The Mayor gets the better of Buffy
April 30th, 2004
Not Mayor Richard Wilkins III, but Mayor McCheese. Let Revolution SF take up the story, related by Sarah Michelle Gellar, about her days as a child actress:
[…]
Gellar told World Entertainment News Network that she was in a Burger King commercial when she was 5. It apparently so offended Mickey D’s that everyone involved in the commercial - including the future Slayer/Daphne - was banned from ever entering McDonald’s.
[…]
What on earth did she do in the ad? Do McDonalds have a hit list of former child actors they train staff to look out for? I Think We Should Be Told…

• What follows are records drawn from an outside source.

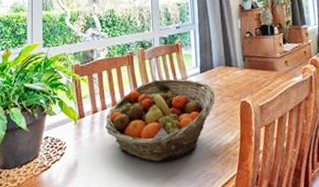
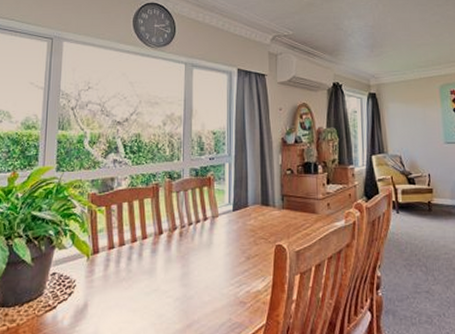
fruit basket: present [105,78,216,162] -> none [122,215,248,307]

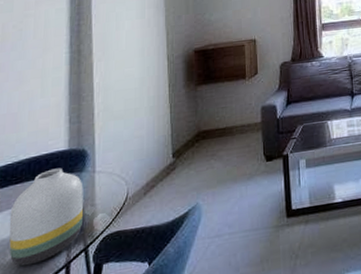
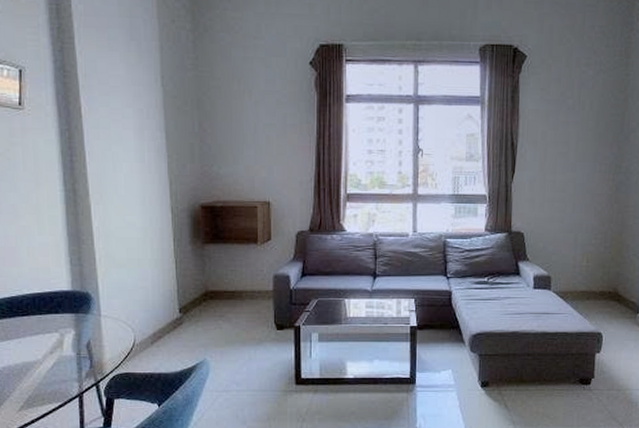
vase: present [9,167,84,266] -> none [20,307,93,390]

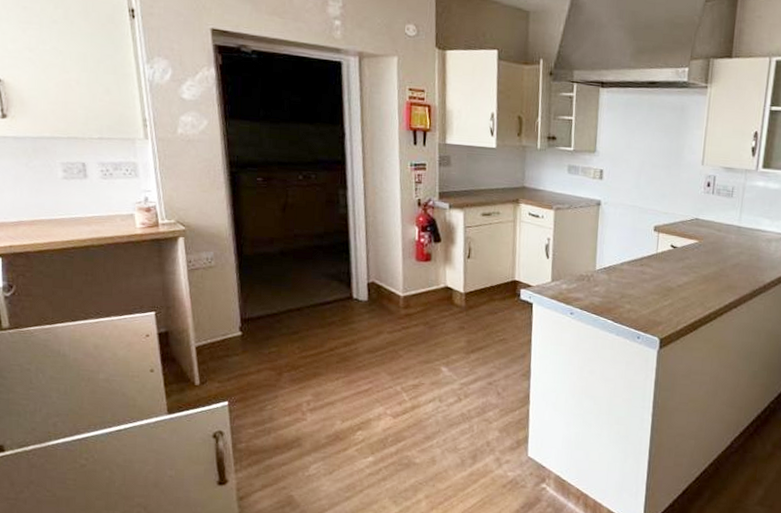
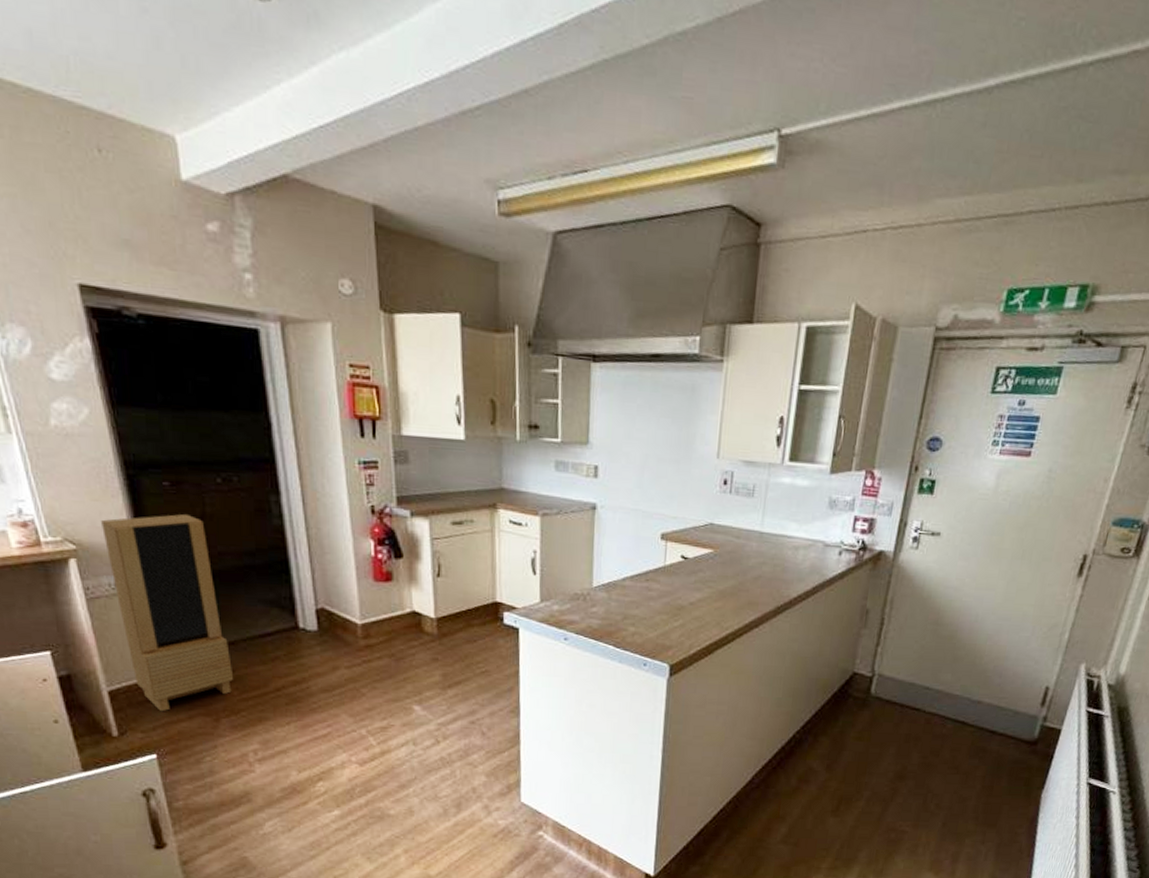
storage cabinet: none [207,203,297,366] -> present [101,513,234,712]

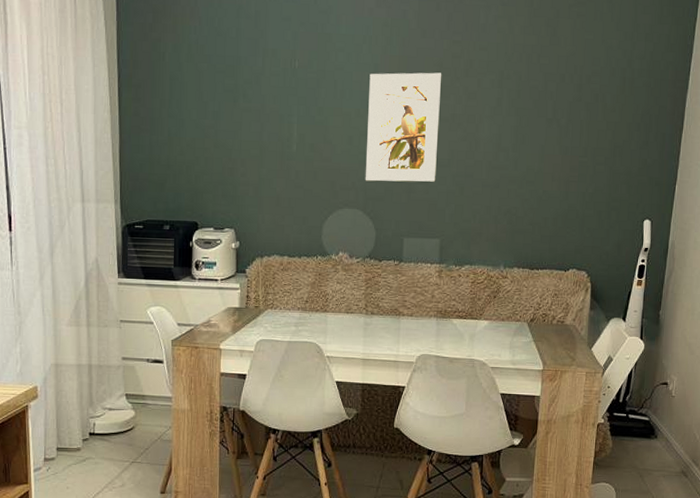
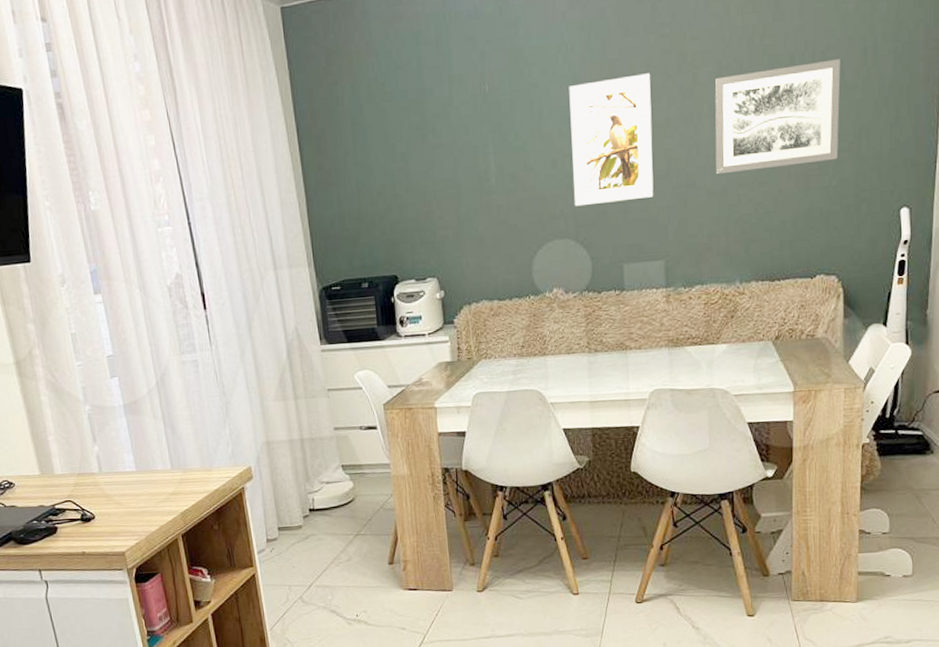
wall art: none [491,84,603,171] -> present [714,59,841,175]

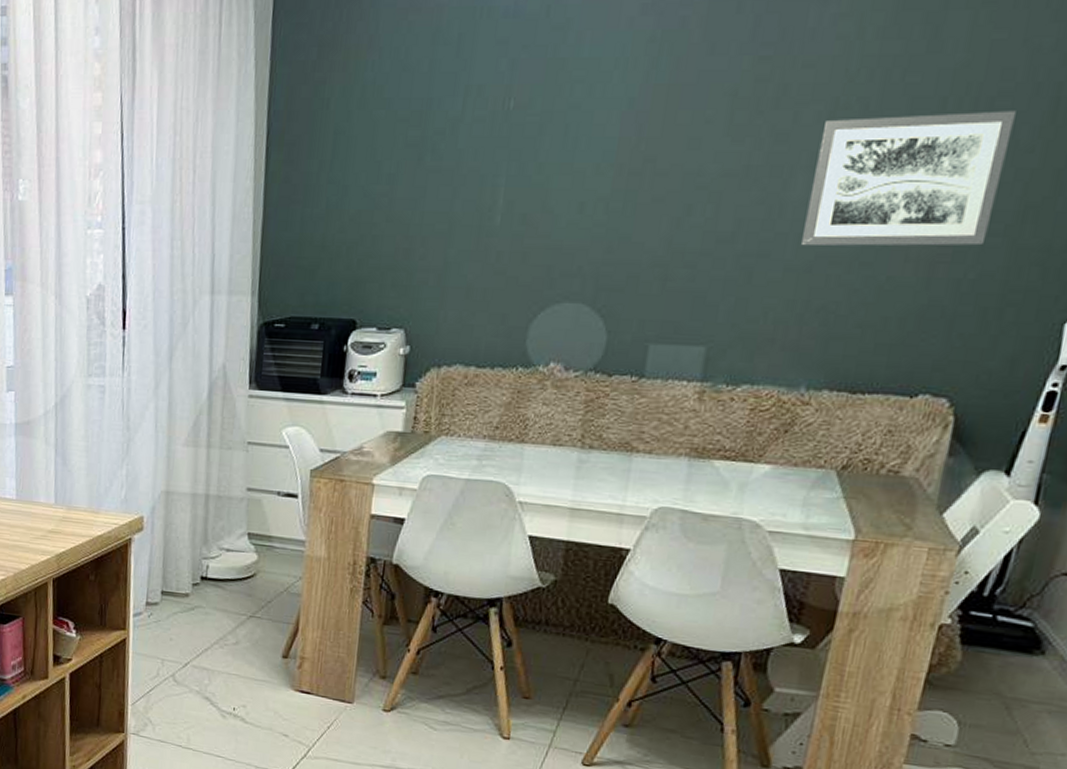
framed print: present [569,73,654,207] -> none [598,105,734,265]

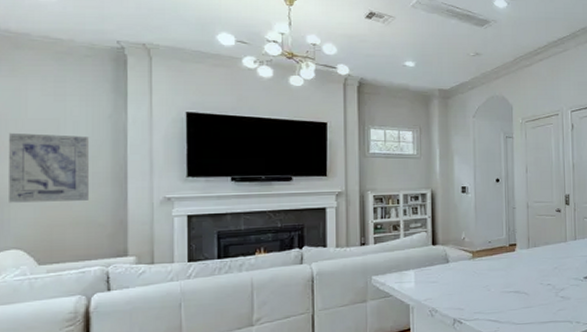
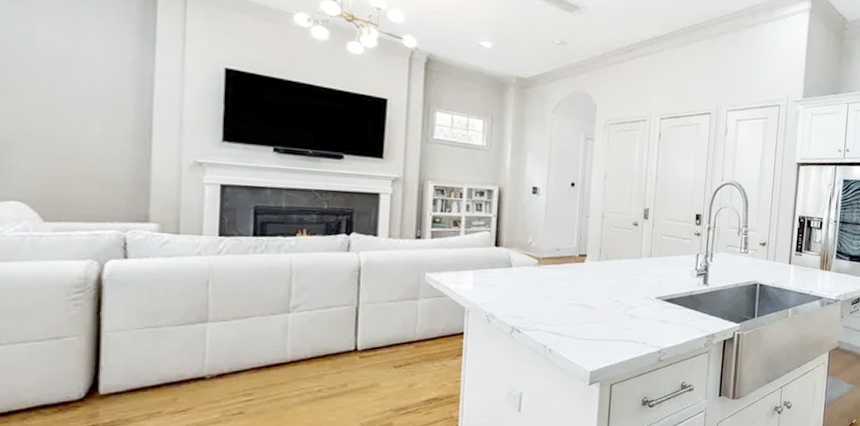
wall art: present [8,132,89,203] -> none [9,66,108,155]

April 30th, 2004 at 7:40 pm
I don’t feel like Googling on it at present, but I seem to recall seeing Gellar talk about this in some lengthy interview — possibly the one hour E! one she did a few years ago — and I vaguely recall that it was a rare “direct comparison” ad in which they directly dissed McDonalds. It may have been that it was the precedent making one in which it was the First Time one Big Corp. mentioned another one’s product by name (in America, that is) and said it wasn’t as good, resulting in a law suit.
But I may be All Wrong. (I don’t think so, thinking about it for a few seconds more.)
April 30th, 2004 at 10:40 pm
I did google for the story, but all I got were a dozen or so repetitions of the story I related, which is presumably included in the electronic press kit for Scooby-Doo 2 judging by the way it’s repeated almost word for word at every site and seems to have popped up over the last fortnight.
I can see that a groundbreaking direct-comparison ad might have ticked McDonalds off, but I’m not sure banning the kids would be justified. (If I were SMG I might just go into a McDonalds to see whether anyone would feel like buying themselves some bad PR by enforcing the ban.)
May 2nd, 2004 at 4:17 am
Try this, he offered helpfully.
I wish I could get a job doing websearch.
Back in the day, on rec.arts.sf.fandom, they used to refer to “farbering” something, rather than “googling,” he noted immodestly. Of course, that started before Google.